## [Problem]
Only the pictures are to be left out; write out the rest of the data exactly.

## [Recorded information]
>>>

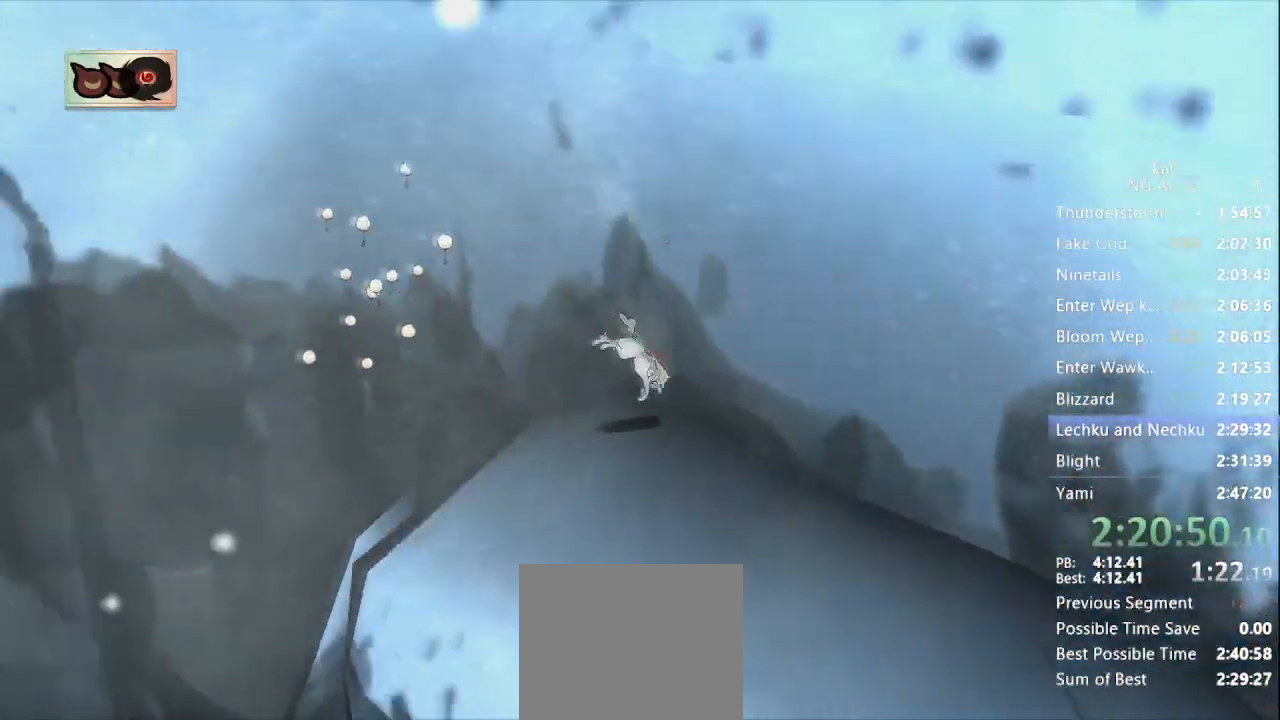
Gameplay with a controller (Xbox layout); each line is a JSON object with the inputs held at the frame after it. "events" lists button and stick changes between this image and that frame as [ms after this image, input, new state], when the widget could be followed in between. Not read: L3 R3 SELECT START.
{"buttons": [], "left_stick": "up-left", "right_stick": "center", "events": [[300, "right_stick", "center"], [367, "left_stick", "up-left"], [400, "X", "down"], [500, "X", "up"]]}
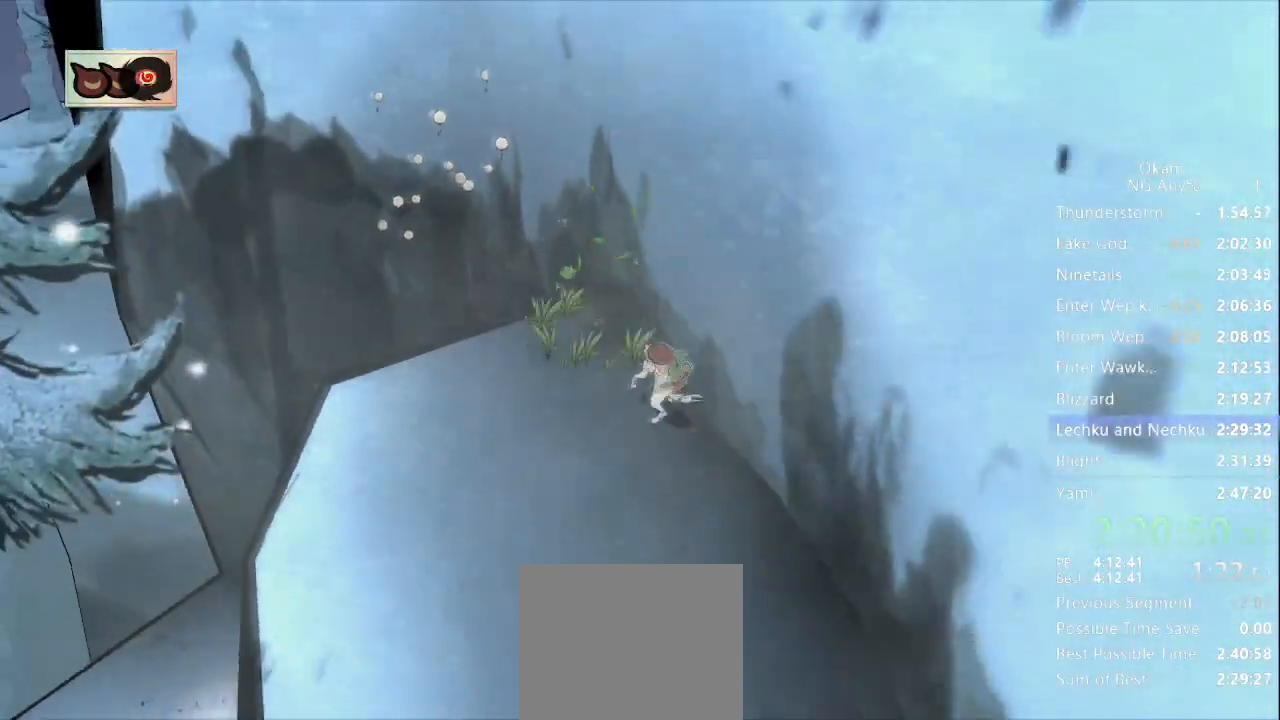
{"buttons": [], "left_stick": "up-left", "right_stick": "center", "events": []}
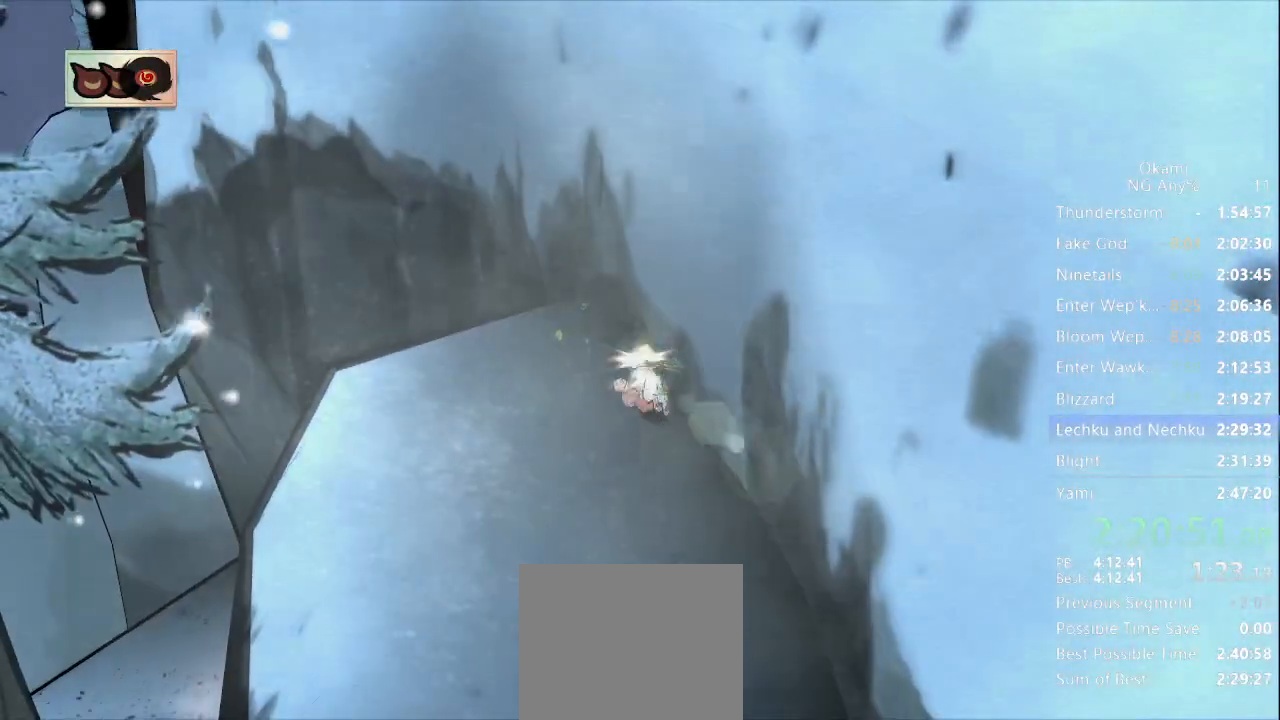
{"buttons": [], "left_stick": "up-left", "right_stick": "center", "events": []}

<<<

## [Written response]
Gameplay with a controller (Xbox layout); each line is a JSON object with the inputs held at the frame after it. "events" lists button and stick changes between this image and that frame as [ms after this image, input, new state], when the widget could be followed in between. Not read: L3 R3 SELECT START.
{"buttons": [], "left_stick": "up-left", "right_stick": "center", "events": [[300, "right_stick", "center"], [367, "left_stick", "up-left"], [400, "X", "down"], [500, "X", "up"]]}
{"buttons": [], "left_stick": "up-left", "right_stick": "center", "events": []}
{"buttons": [], "left_stick": "up-left", "right_stick": "center", "events": []}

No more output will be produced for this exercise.